» **Texto de lectura**:

◇ ◇ ◇ ◇ ◇ ◇ ◇

Lo primero que va a notar es que el aeropuerto La Nubia, que entonces quedaba alejado de la ciudad y rodeado de cultivos, potreros y casas campestres, ahora está al lado de una ciudadela y conectado con la ciudad por una moderna avenida. En su trayecto podrá ver edificios, conjuntos cerrados, lujosas residencias y sedes comerciales, y al llegar al sector del batallón va a toparse con unos túneles que le dan al entorno un ambiente vanguardista. Seguro va a reconocer la Avenida Santander, pero no los grandes edificios y variada arquitectura que se levanta en sus costados.
Después de recorrer unas cuadras, echará de menos la carreterita destapada que bajaba a San Rafael en medio de las mangas, para encontrar una universidad, edificios y un viaducto que pasa por debajo de la avenida. En el parque del Cable sí que ha cambiado el entorno. Solo el viejo edificio del cable aéreo mantiene su estructura original, mientras que donde quedaba el antiguo y hermoso hospital de estilo francés, con la capillita que parecía sacada de una postal, y cerrado por una artística reja en hierro forjado, hay dos edificaciones grandes y modernas: el edificio de La Luker y el centro comercial Cable plaza.
En lo más alto del parquecito, donde hay un tanque subterráneo, encontrará una afamada tienda de café, desde donde podrá otear un vecindario que en su época fue residencial y ahora está destinado al comercio y a la zona rosa. Seguro va a recordar que en la rampa que permite el ingreso a la terraza del café quedaba la casita que servía de residencia para la familia de Alfonso, el guarda parque encargado de manipular las válvulas del acueducto.
El resto del parque también ha cambiado, porque ahora existe un bosque de pinos que por cierto sembraron para que los vecinos de aquella época no acabáramos con los prados de tanto jugar picaditos de fútbol. Al bajar por la Avenida Lindsay, podrá comprobar que la vocación comercial impera y que de aquellas familias que ocupaban las casas ya no queda ninguna. Pero su sorpresa será mayor cuando observe el nuevo estadio y todo el complejo deportivo que encierra el entorno.

◇ ◇ ◇ ◇ ◇ ◇ ◇

Entradas de datos recopiladas:
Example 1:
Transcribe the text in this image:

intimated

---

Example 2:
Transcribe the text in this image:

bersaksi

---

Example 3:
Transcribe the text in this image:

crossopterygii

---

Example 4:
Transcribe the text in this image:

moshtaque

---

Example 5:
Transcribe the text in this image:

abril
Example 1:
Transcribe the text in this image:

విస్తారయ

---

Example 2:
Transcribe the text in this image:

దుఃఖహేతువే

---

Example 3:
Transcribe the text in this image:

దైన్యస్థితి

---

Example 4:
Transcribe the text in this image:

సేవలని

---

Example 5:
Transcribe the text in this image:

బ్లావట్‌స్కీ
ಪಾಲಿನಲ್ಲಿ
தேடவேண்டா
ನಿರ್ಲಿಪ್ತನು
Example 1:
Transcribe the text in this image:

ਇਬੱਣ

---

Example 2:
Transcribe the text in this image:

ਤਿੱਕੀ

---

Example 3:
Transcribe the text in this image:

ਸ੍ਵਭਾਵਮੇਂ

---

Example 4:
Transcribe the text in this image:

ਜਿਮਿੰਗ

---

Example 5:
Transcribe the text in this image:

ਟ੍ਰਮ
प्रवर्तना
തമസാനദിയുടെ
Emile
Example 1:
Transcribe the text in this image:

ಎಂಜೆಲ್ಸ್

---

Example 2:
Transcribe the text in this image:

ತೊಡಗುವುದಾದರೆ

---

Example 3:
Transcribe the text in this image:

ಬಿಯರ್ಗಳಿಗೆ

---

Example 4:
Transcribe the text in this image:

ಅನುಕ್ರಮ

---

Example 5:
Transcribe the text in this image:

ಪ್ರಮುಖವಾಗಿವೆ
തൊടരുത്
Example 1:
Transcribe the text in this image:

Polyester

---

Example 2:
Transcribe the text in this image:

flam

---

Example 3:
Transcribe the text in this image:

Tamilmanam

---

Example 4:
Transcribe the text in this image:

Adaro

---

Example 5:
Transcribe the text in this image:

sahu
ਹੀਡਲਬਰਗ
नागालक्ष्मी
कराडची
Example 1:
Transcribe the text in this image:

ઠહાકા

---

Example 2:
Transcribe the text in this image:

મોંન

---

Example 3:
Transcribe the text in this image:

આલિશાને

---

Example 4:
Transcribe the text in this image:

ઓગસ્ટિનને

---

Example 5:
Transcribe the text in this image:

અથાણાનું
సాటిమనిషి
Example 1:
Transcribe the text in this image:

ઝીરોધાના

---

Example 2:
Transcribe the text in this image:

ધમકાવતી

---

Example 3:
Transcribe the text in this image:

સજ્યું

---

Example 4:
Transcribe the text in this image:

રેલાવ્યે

◇ ◇ ◇ ◇ ◇ ◇ ◇

Escribe la continuación del texto sobre los cambios de la ciudad a partir de la oración sobre el nuevo estadio y el complejo deportivo. Los registros no hacen falta para resolver esto.

» **Respuesta esperada**:
Desde la rotonda de la universidad observará que del vetusto estadio Fernando Londoño no queda ni la sombra, y que ahora, y debido a las dimensiones del Palogrande y a la capota que lo cubre a todo el rededor, ya los chinches no pueden trepar a los árboles de la Lindsay para “patiarse” el partido; igual suerte corrieron los patos que se empinaban en unas escalitas de la Universidad Nacional para tratar de no perder detalle de los encuentros del Once Caldas, y sin pagar boleta.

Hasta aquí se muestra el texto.